Sorry, I tried reblogging but it totally looked like I ripped your post off and I didn’t like it. Instead I switched it up and just put a post that links over to this post! (http://thismodernwife.com/2011/10/10/pumpkin-bread-pudding/)
Your so sweet, Alanna! Thanks so much for the mention on your blog and the link back.
This looks amazing. Pumpkin is one of my favorites and I don’t know that I’ve ever seen a pumpkin bread pudding so this is on my “Must Try” list for my pumpkins this year!
Oh man. I might have to make this for Thanksgiving. My dad LOVES bread pudding…if I put this in front of him, he’d be over the moon.
How good with the salted caramel sauce from Veronika post be on this pumpkin bread pudding?!
How have I not seen your blog til now?? I have subscribed and I, of course, have to try this 🙂
Thanks for subscribing. I hope you enjoy my blog!

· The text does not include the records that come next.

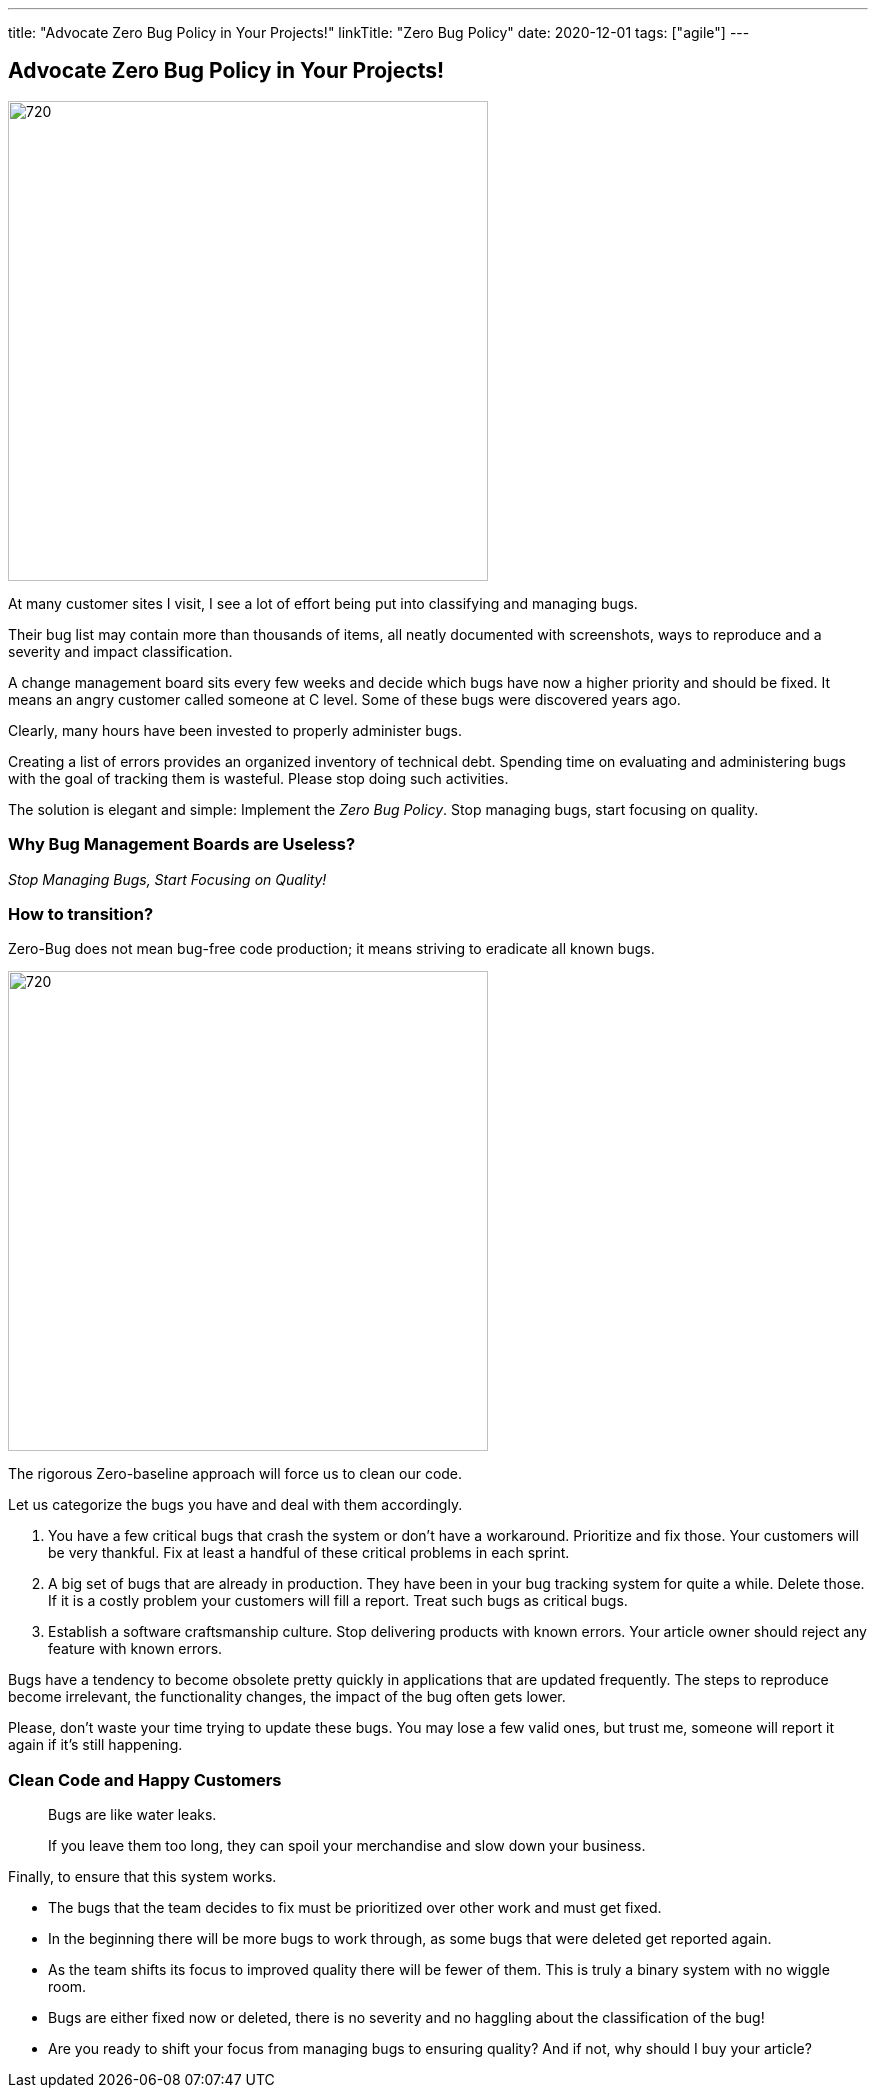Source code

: ---
title: "Advocate Zero Bug Policy in Your Projects!"
linkTitle: "Zero Bug Policy"
date: 2020-12-01
tags: ["agile"]
---

== Advocate Zero Bug Policy in Your Projects!
:author: Marcel Baumann
:email: <marcel.baumann@tangly.net>
:homepage: https://www.tangly.net/
:company: https://www.tangly.net/[tangly llc]
:copyright: CC-BY-SA 4.0

image::2020-12-01-head.jpg[720, 480, role=left]
At many customer sites I visit, I see a lot of effort being put into classifying and managing bugs.

Their bug list may contain more than thousands of items, all neatly documented with screenshots, ways to reproduce and a severity and impact classification.

A change management board sits every few weeks and decide which bugs have now a higher priority and should be fixed.
It means an angry customer called someone at C level. Some of these bugs were discovered years ago.

Clearly, many hours have been invested to properly administer bugs.

Creating a list of errors provides an organized inventory of technical debt.
Spending time on evaluating and administering bugs with the goal of tracking them is wasteful.
Please stop doing such activities.

The solution is elegant and simple: Implement the _Zero Bug Policy_.
Stop managing bugs, start focusing on quality.

=== Why Bug Management Boards are Useless?

[.text-center]
_Stop Managing Bugs, Start Focusing on Quality!_

=== How to transition?

Zero-Bug does not mean bug-free code production; it means striving to eradicate all known bugs.

image::2020-12-01-fix-it-or-delete-it.png[720, 480, role=left]
The rigorous Zero-baseline approach will force us to clean our code.

Let us categorize the bugs you have and deal with them accordingly.

. You have a few critical bugs that crash the system or don’t have a workaround.
 Prioritize and fix those. Your customers will be very thankful.
 Fix at least a handful of these critical problems in each sprint.
. A big set of bugs that are already in production. They have been in your bug tracking system for quite a while.
 Delete those.
 If it is a costly problem your customers will fill a report.
 Treat such bugs as critical bugs.
. Establish a software craftsmanship culture.
 Stop delivering products with known errors.
 Your article owner should reject any feature with known errors.

Bugs have a tendency to become obsolete pretty quickly in applications that are updated frequently.
The steps to reproduce become irrelevant, the functionality changes, the impact of the bug often gets lower.

Please, don’t waste your time trying to update these bugs.
You may lose a few valid ones, but trust me, someone will report it again if it’s still happening.

=== Clean Code and Happy Customers

[quote]
____
Bugs are like water leaks.

If you leave them too long, they can spoil your merchandise and slow down your business.
____

Finally, to ensure that this system works.

* The bugs that the team decides to fix must be prioritized over other work and must get fixed.
* In the beginning there will be more bugs to work through, as some bugs that were deleted get reported again.
* As the team shifts its focus to improved quality there will be fewer of them. This is truly a binary system with no wiggle room.
* Bugs are either fixed now or deleted, there is no severity and no haggling about the classification of the bug!
* Are you ready to shift your focus from managing bugs to ensuring quality?
 And if not, why should I buy your article?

Ooh, I’m going to make this on Monday — it’s a perfect low maintenance dessert! I’ll let you know how it turns out. 🙂
Make some creme anglaise with it to send it completely over the top! I hope you like it.
Gotta go on record for everyone to see — this pumpkin bread pudding is amazing! I followed the recipe to the letter, but used bourbon (having a love affair with it right now) instead of Grand Mariner. Om nom nom! Will make again. Soon. And not share.
Thanks, Christine! It is really good, isn’t it? Now my family is expecting this for Thanksgiving, too. I was thinking of making a little pumpkin dessert bar and making little mini versions of different things including the bread pudding and your pumpkin honey cheesecake. There are so many awesome pumpkin treats floating around wordpress, I’m sure I can find a few more. It would be a lot of work, though….
Wow! This looks good. I make bread pudding a lot with leftover bread: I’ve used rum and jam and peaches and other kinds of fruit, but never pumpkin. Thanks! — Sharyn
This was my first time making bread pudding and I was surprised at how easy it is to make. I’ll have to try it with other fruits and jams, like you have. Thanks for visiting!
How totally delicious this looks! And I love your photos!
Thanks, Julie! I am now following your blog for inspiration. Thanks for visiting!